Regulatory headwinds and other industry challenges haven’t stopped Visiting Nurse Health System from beefing up its toolbox and sharpening existing tools.
The Atlanta-based Visiting Nurse Health System provides a variety of home-based care services to over 7,000 patients across Atlanta.
In order to push the organization forward, there has been a focus on leveraging partnerships to give its patients additional layers of care. Specifically, it spent the year trying to further build out its palliative care service line.
Home Health Care News recently caught up with Dorothy Davis, the president and CEO of Visiting Nurse Health System. During the conversation, she went into detail about the aforementioned topics, as well as how the final rule may impact business.
HHCN: Can you give a brief update on some of the challenges and business opportunities that Visiting Nurse Health System has seen in the past year?
Davis: I think the challenges have remained pretty similar. It’s about Medicare Advantage, it’s about the workforce, and it’s about understanding our organization.

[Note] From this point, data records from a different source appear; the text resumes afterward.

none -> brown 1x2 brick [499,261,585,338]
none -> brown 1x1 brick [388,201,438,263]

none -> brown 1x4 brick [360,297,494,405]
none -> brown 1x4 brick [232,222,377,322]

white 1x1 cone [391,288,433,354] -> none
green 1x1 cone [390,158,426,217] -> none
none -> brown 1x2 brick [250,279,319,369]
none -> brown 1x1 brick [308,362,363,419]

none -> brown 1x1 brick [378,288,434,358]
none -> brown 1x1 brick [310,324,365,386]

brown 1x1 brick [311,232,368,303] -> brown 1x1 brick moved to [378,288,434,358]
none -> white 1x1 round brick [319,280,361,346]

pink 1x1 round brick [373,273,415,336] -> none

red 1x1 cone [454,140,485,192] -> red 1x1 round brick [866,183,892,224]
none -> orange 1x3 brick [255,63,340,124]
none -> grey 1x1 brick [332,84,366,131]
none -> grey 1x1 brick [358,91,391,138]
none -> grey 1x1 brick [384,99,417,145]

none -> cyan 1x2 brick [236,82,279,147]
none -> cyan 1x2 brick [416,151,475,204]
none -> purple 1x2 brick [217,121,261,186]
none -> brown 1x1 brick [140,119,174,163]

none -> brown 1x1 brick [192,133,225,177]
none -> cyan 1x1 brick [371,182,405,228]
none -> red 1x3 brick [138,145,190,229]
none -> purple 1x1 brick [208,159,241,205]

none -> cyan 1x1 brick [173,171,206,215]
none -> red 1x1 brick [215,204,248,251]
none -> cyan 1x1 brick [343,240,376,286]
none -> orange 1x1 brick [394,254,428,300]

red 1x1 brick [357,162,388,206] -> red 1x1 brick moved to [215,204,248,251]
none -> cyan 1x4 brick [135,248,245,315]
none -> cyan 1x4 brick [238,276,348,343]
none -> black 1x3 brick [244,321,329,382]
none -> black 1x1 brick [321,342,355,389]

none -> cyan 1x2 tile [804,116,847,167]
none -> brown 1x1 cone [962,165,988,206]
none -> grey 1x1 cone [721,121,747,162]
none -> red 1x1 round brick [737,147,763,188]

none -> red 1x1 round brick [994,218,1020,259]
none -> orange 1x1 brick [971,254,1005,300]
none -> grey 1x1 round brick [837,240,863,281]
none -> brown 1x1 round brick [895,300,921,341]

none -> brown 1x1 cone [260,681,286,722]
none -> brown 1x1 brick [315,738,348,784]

I think about what I see as our competitive advantage, which is kind of antithetical to not having the scale because we are such an Atlanta, Georgia-based company. We’re really digging into that deeper and what it really means. How do we build partnerships, business relationships and clinical relationships to bring value to our service area? We’ve also had some leadership changes that have been important. I’m super excited about my leadership team, and I think that’s an advantage.
Can you talk about the ways that you’ve navigated some of those challenges that remain persistent?
I think there are a lot of challenges just with understanding the regulatory and the payer models. We deliver five different service lines, and we could take care of the same patient in three different environments. Understanding how to leverage the clinical pathways in navigating, say, hospital-at-home, and all of those regulatory [requirements]. It’s just a lot of work.
The challenges that I see continuing are operating each business line in complex regulatory environments, with payment pressures, while understanding the opportunity for value creation. To me, a good challenge is also a real good opportunity.
As a non-profit organization, our biggest challenge is capital. I see that when I’m competing against much better capitalized organizations. I think about capital constraints, and how we achieve certain things without the capital that a venture-backed company has.
What was your reaction to the home health final rule? How do you think it will impact your business overall?
I don’t like it, and I don’t think you’ll find a provider who says, ‘Hey, that’s, that makes sense.’ I think it’s just going to continue to decrease access to home health.
When MedPAC looks at data, they’re not looking at the full picture. They’re not looking at all our patient data. They’re looking at segmented data, aged data.
There’s going to be consolidation. There’s going to be people going out of business. That will not be us.
Regarding what it will mean for my business, I saw that the wage index, and the functional scoring, and the behavioral adjustments actually are a little more favorable for us, so we’re not anticipating a cut because of that. But we are still assessing what this means.
What kinds of organizations have you been partnering with this year, and how have they helped move Visiting Nurse Health System forward?
Our strategy has been defined by what services we need to deliver from a health care and aging perspective.
For instance, we have a deepening relationship with a house call practice. We have a very strong relationship with a transitional care organization. We do a tremendous amount of work with DispatchHealth. They are active in our market and most of our service area. That’s been a nice addition to our toolbox.
We also have relationships with skilled-nursing organizations. These are referral relationships that are aligned around value and workforce.
Does Visiting Nurse Health System have any expansion plans for the future?
We’re never going to go outside the borders of Georgia, but we are looking at expanding outside of where our core service area was last year. We have 26 counties we serve. We’re expanding our hospice, and we’re expanding our LTSS.
Are there other areas of home-based care that your organization is going to make a strong effort to move into before the year ends?
We spent the year really growing our palliative care service line. We got our Part B number and we’re building capacity. I think next year will be our execution year, because this year has been about getting our infrastructure set up so we can run a true palliative symptom management program.
We designed the program with our hospice and palliative leader Natasha Fowlks, she’s phenomenal. It’s something that I think is going to be a cornerstone for care, especially with health equity. That’s a core part of our work.